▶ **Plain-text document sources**
▬▬▬

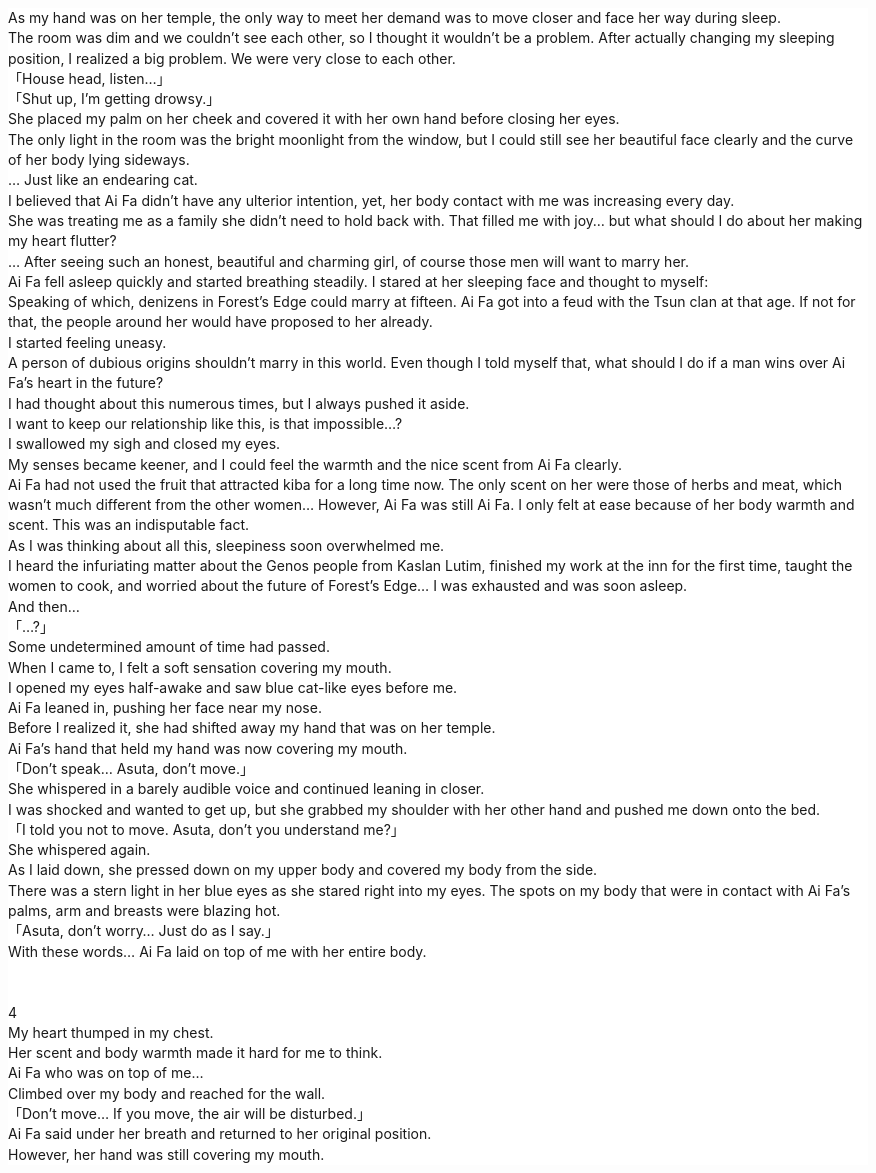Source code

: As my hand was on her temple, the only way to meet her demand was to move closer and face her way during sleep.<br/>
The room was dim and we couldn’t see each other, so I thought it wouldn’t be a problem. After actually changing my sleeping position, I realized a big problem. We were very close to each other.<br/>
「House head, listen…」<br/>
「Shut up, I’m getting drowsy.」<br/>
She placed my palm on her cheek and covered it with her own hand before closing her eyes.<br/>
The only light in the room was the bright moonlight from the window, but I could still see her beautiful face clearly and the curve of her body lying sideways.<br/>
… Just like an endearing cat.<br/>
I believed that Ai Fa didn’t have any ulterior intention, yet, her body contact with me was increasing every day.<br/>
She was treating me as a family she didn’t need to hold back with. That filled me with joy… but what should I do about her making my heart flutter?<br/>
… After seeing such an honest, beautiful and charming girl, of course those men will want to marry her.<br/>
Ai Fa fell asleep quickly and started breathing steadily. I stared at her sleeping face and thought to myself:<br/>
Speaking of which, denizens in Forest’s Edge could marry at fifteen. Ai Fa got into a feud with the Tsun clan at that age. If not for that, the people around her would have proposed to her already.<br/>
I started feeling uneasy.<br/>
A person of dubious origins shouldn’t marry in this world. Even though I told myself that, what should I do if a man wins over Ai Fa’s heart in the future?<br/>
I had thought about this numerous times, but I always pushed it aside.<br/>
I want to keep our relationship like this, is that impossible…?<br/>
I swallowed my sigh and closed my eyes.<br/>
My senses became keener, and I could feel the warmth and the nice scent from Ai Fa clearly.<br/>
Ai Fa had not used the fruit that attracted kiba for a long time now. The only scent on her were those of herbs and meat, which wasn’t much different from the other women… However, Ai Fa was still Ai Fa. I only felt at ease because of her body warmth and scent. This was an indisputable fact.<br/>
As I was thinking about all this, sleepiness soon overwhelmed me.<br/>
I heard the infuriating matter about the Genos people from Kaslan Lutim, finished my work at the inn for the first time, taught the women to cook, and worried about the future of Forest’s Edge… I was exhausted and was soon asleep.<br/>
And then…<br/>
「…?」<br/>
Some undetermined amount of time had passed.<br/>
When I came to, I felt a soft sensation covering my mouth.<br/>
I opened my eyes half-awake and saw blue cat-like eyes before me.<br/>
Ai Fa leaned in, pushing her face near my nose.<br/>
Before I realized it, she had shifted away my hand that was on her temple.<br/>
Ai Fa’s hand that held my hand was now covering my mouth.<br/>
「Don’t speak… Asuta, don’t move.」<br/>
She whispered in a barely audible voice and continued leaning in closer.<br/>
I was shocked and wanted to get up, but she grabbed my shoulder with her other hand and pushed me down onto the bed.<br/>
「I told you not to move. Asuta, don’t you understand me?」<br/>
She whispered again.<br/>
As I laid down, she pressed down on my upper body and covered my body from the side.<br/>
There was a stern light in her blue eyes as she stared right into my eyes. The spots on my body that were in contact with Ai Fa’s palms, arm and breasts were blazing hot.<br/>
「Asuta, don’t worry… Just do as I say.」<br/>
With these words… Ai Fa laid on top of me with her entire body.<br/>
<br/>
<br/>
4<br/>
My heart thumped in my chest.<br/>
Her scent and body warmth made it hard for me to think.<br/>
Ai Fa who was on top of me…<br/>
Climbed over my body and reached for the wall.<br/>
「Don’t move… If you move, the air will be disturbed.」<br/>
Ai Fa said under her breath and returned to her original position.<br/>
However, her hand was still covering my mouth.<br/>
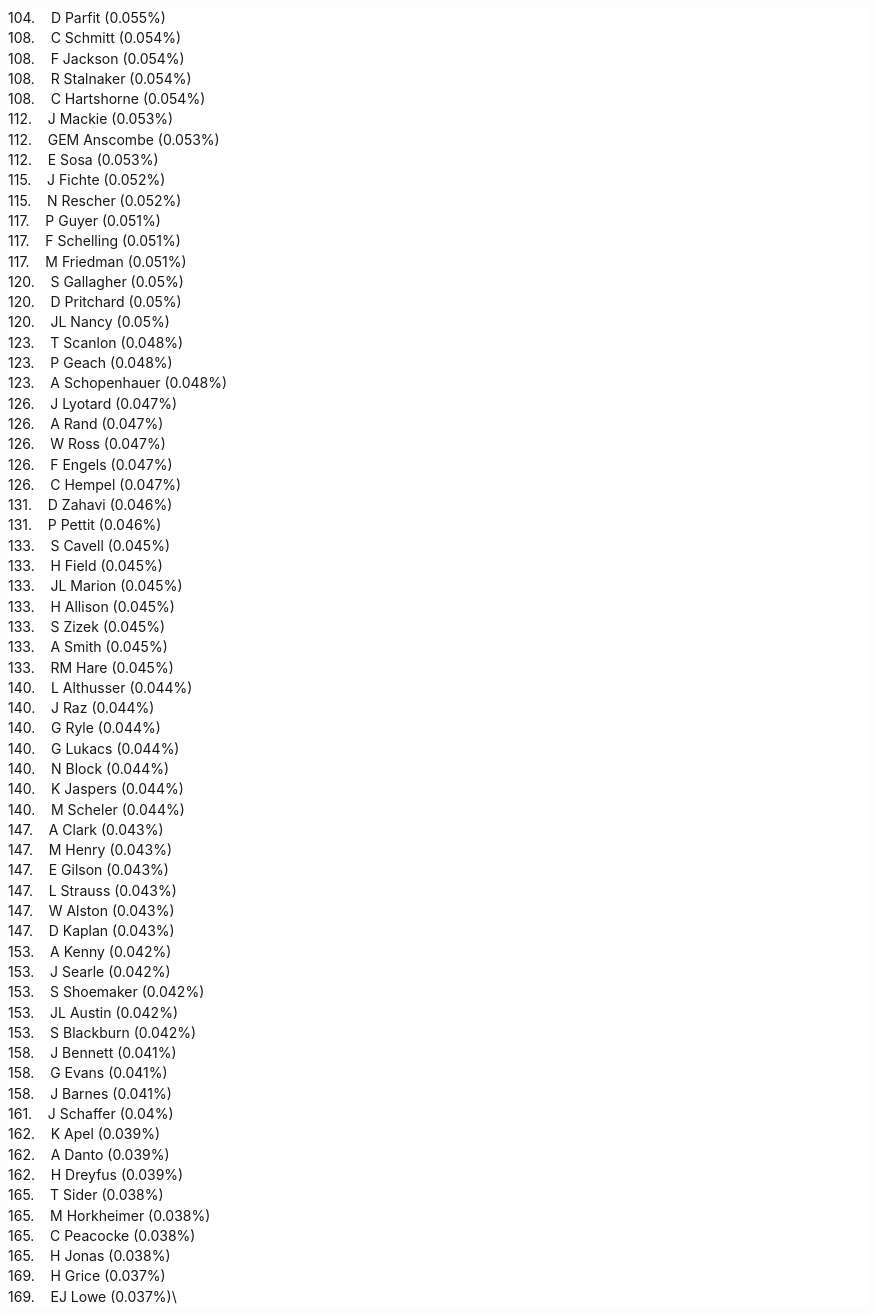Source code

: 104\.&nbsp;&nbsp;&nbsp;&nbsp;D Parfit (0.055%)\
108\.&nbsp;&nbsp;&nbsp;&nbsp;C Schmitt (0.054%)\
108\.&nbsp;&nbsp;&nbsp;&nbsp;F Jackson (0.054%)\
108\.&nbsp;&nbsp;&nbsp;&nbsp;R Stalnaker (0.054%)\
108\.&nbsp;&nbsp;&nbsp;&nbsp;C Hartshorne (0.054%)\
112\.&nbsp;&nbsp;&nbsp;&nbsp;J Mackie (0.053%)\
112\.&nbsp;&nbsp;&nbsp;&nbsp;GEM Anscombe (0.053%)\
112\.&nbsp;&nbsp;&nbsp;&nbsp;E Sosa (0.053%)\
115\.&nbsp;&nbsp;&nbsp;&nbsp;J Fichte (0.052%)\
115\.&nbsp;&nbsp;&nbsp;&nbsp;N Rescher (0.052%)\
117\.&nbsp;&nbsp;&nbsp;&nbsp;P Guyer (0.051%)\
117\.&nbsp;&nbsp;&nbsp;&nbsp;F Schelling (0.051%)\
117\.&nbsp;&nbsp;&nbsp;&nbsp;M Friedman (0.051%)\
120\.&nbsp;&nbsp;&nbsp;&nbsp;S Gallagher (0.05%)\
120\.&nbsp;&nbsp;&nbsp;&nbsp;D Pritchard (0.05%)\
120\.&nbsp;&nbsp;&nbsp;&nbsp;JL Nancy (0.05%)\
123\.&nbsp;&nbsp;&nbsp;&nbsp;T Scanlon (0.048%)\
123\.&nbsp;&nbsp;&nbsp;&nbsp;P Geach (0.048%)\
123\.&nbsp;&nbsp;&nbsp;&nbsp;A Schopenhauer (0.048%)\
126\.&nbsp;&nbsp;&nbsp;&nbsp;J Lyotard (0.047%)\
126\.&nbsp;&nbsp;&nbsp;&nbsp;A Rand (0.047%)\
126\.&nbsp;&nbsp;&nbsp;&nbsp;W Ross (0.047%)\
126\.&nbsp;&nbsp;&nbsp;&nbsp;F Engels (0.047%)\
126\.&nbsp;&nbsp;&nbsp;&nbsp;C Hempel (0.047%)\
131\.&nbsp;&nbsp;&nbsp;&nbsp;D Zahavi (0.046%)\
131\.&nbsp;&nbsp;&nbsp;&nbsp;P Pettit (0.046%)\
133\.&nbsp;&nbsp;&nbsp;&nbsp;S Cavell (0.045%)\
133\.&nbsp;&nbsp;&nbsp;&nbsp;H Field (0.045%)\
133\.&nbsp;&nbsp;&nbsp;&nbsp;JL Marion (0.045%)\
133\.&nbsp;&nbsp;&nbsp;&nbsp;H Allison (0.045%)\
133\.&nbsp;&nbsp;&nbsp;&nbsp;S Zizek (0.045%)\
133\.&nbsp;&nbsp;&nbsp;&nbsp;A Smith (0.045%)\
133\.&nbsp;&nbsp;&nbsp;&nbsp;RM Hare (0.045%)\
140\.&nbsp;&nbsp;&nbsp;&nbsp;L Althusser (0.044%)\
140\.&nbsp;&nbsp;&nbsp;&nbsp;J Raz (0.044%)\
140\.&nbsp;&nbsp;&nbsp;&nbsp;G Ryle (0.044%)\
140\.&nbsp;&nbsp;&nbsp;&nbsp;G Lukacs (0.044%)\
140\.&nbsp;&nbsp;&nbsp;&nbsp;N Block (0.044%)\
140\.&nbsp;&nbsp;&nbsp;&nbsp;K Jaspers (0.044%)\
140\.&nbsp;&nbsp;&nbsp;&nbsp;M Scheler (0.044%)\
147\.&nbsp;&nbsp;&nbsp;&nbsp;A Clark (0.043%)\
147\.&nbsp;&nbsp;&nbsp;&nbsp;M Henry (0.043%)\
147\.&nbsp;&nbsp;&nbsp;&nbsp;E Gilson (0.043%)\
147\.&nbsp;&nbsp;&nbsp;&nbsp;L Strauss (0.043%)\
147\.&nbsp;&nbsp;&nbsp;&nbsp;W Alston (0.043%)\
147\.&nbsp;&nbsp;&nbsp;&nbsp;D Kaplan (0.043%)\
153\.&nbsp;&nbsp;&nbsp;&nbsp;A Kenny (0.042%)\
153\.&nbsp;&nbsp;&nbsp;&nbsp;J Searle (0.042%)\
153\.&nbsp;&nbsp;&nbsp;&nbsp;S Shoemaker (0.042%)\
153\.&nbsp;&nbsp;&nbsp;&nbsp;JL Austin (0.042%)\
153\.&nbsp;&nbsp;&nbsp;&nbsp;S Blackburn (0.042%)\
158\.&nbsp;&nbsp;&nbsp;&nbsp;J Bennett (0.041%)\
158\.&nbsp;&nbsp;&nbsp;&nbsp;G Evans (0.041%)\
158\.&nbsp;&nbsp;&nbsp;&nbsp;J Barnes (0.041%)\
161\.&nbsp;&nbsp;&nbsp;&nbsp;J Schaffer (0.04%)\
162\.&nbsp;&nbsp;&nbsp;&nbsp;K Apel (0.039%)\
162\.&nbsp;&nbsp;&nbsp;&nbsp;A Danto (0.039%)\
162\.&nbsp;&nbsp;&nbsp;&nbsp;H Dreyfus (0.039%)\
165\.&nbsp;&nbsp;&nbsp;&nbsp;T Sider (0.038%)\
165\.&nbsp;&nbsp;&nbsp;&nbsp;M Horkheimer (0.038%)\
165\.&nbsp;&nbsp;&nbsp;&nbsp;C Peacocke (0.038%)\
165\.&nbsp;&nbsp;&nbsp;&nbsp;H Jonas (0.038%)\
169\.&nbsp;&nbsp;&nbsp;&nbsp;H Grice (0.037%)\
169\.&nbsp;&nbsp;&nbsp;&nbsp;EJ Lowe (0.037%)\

▬▬▬

▶ **JOB**
The line containing "153\.&nbsp;&nbsp;&nbsp;&nbsp;S Shoemaker (0.042%)\" opens the range, and the last line of the entries closes it; copy that range exactly.

▶ **ANSWER BOX**
153\.&nbsp;&nbsp;&nbsp;&nbsp;S Shoemaker (0.042%)\
153\.&nbsp;&nbsp;&nbsp;&nbsp;JL Austin (0.042%)\
153\.&nbsp;&nbsp;&nbsp;&nbsp;S Blackburn (0.042%)\
158\.&nbsp;&nbsp;&nbsp;&nbsp;J Bennett (0.041%)\
158\.&nbsp;&nbsp;&nbsp;&nbsp;G Evans (0.041%)\
158\.&nbsp;&nbsp;&nbsp;&nbsp;J Barnes (0.041%)\
161\.&nbsp;&nbsp;&nbsp;&nbsp;J Schaffer (0.04%)\
162\.&nbsp;&nbsp;&nbsp;&nbsp;K Apel (0.039%)\
162\.&nbsp;&nbsp;&nbsp;&nbsp;A Danto (0.039%)\
162\.&nbsp;&nbsp;&nbsp;&nbsp;H Dreyfus (0.039%)\
165\.&nbsp;&nbsp;&nbsp;&nbsp;T Sider (0.038%)\
165\.&nbsp;&nbsp;&nbsp;&nbsp;M Horkheimer (0.038%)\
165\.&nbsp;&nbsp;&nbsp;&nbsp;C Peacocke (0.038%)\
165\.&nbsp;&nbsp;&nbsp;&nbsp;H Jonas (0.038%)\
169\.&nbsp;&nbsp;&nbsp;&nbsp;H Grice (0.037%)\
169\.&nbsp;&nbsp;&nbsp;&nbsp;EJ Lowe (0.037%)\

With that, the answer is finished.